FDA directed to meet with stakeholders on compounding drug legislation
The Senate Appropriations Committee directed FDA officials on Friday to meet with doctors, patients and pharmacists regarding implementation of a bill that affects compounded human drugs, following a request from Sen. Lamar Alexander (R-Tenn.).
The Compounding Quality Act, which was signed into law in November, removed provisions of the Federal Food, Drug and Cosmetic Act (FDCA) that the U.S. Supreme Court ruled unconstitutional in 2002.
Compounded drugs refer to prescription medications that are personalized by pharmacists to meet the exact dosage and strength requirements of individual patients.
“The purpose of the compounding law is to end confusion and improve communication so we can help prevent another tragic meningitis outbreak,” Alexander, the ranking member of the Senate Health, Education, Labor and Pensions Committee, said. “If FDA isn’t sitting down with doctors, patients and pharmacists and communicating how it is implementing the law, then I will stay on FDA until it does.”

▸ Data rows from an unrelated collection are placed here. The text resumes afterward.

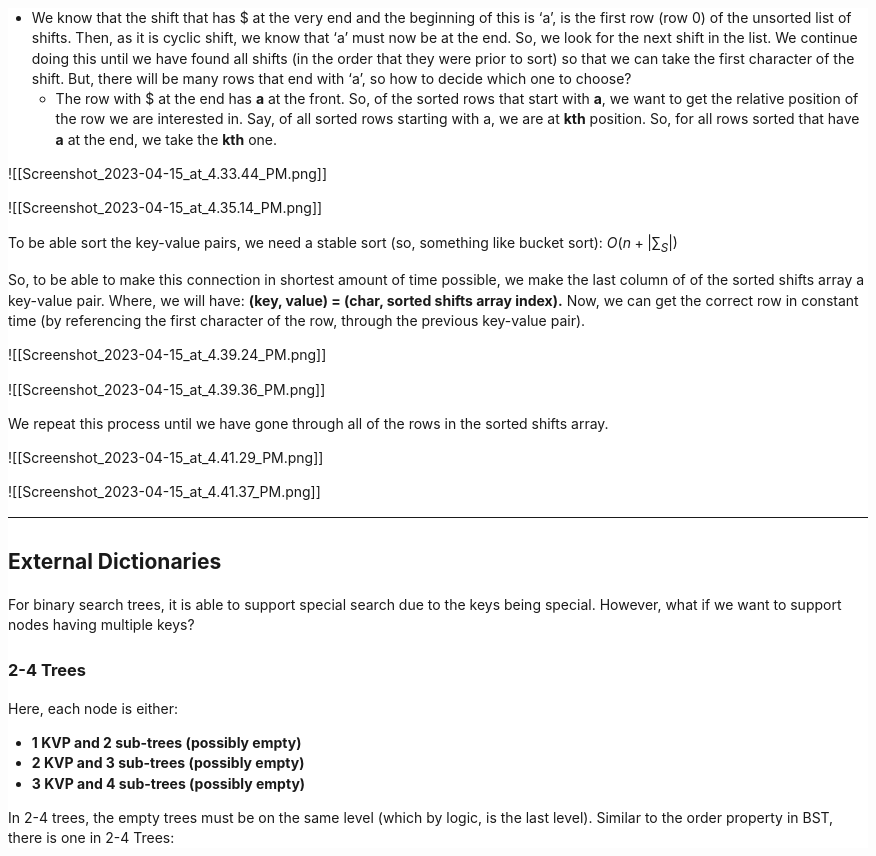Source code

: - We know that the shift that has $ at the very end and the beginning of this is ‘a’, is the first row (row 0) of the unsorted list of shifts. Then, as it is cyclic shift, we know that ‘a’ must now be at the end. So, we look for the next shift in the list. We continue doing this until we have found all shifts (in the order that they were prior to sort) so that we can take the first character of the shift. But, there will be many rows that end with ‘a’, so how to decide which one to choose?
    - The row with $ at the end has **a** at the front. So, of the sorted rows that start with **a**, we want to get the relative position of the row we are interested in. Say, of all sorted rows starting with a, we are at **kth** position. So, for all rows sorted that have **a** at the end, we take the **kth** one.

  

![[Screenshot_2023-04-15_at_4.33.44_PM.png]]

![[Screenshot_2023-04-15_at_4.35.14_PM.png]]

To be able sort the key-value pairs, we need a stable sort (so, something like bucket sort): $O(n + |\sum_S |)$﻿

So, to be able to make this connection in shortest amount of time possible, we make the last column of of the sorted shifts array a key-value pair. Where, we will have: **(key, value) = (char, sorted shifts array index).** Now, we can get the correct row in constant time (by referencing the first character of the row, through the previous key-value pair).

  

![[Screenshot_2023-04-15_at_4.39.24_PM.png]]

![[Screenshot_2023-04-15_at_4.39.36_PM.png]]

  

We repeat this process until we have gone through all of the rows in the sorted shifts array.

![[Screenshot_2023-04-15_at_4.41.29_PM.png]]

![[Screenshot_2023-04-15_at_4.41.37_PM.png]]

---

## External Dictionaries

For binary search trees, it is able to support special search due to the keys being special. However, what if we want to support nodes having multiple keys?

### 2-4 Trees

Here, each node is either:

- **1 KVP and 2 sub-trees (possibly empty)**
- **2 KVP and 3 sub-trees (possibly empty)**
- **3 KVP and 4 sub-trees (possibly empty)**

In 2-4 trees, the empty trees must be on the same level (which by logic, is the last level). Similar to the order property in BST, there is one in 2-4 Trees:

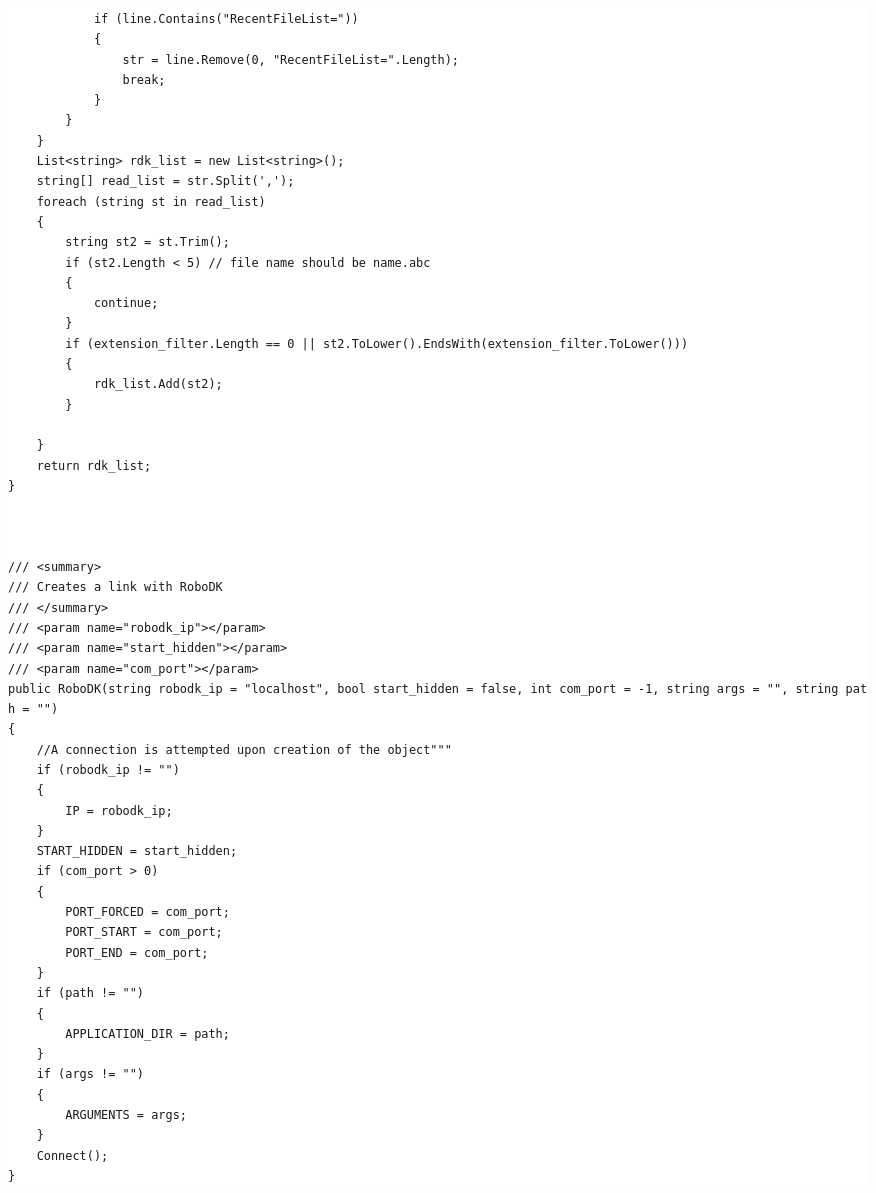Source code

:                 if (line.Contains("RecentFileList="))
                {
                    str = line.Remove(0, "RecentFileList=".Length);
                    break;
                }
            }
        }
        List<string> rdk_list = new List<string>();
        string[] read_list = str.Split(',');
        foreach (string st in read_list)
        {
            string st2 = st.Trim();
            if (st2.Length < 5) // file name should be name.abc
            {
                continue;
            }
            if (extension_filter.Length == 0 || st2.ToLower().EndsWith(extension_filter.ToLower()))
            {
                rdk_list.Add(st2);
            }

        }
        return rdk_list;
    }



    /// <summary>
    /// Creates a link with RoboDK
    /// </summary>
    /// <param name="robodk_ip"></param>
    /// <param name="start_hidden"></param>
    /// <param name="com_port"></param>
    public RoboDK(string robodk_ip = "localhost", bool start_hidden = false, int com_port = -1, string args = "", string path = "")
    {
        //A connection is attempted upon creation of the object"""
        if (robodk_ip != "")
        {
            IP = robodk_ip;
        }
        START_HIDDEN = start_hidden;
        if (com_port > 0)
        {
            PORT_FORCED = com_port;
            PORT_START = com_port;
            PORT_END = com_port;
        }
        if (path != "")
        {
            APPLICATION_DIR = path;
        }
        if (args != "")
        {
            ARGUMENTS = args;
        }
        Connect();
    }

The Compounding Quality Act removed provisions of the FDCA related to compounded drugs that required compliance with current good manufacturing practices, labels that include adequate directions for use and FDA approval prior to marketing, according to the FDA.
Alexander led the call for the FDA to meet with stakeholders regarding implementation of the Compounding Quality Act after hearing concerns from doctors, patients and pharmacists.
The Senate Appropriations Committee said it was concerned that the FDA began to implement the Compounding Quality Act by issuing guidance and appointing members to the Pharmacy Compounding Advisory Committee without meeting with stakeholders first.
FDA was directed by the committee to meet with stakeholders to ensure ongoing access to safe compounded drugs.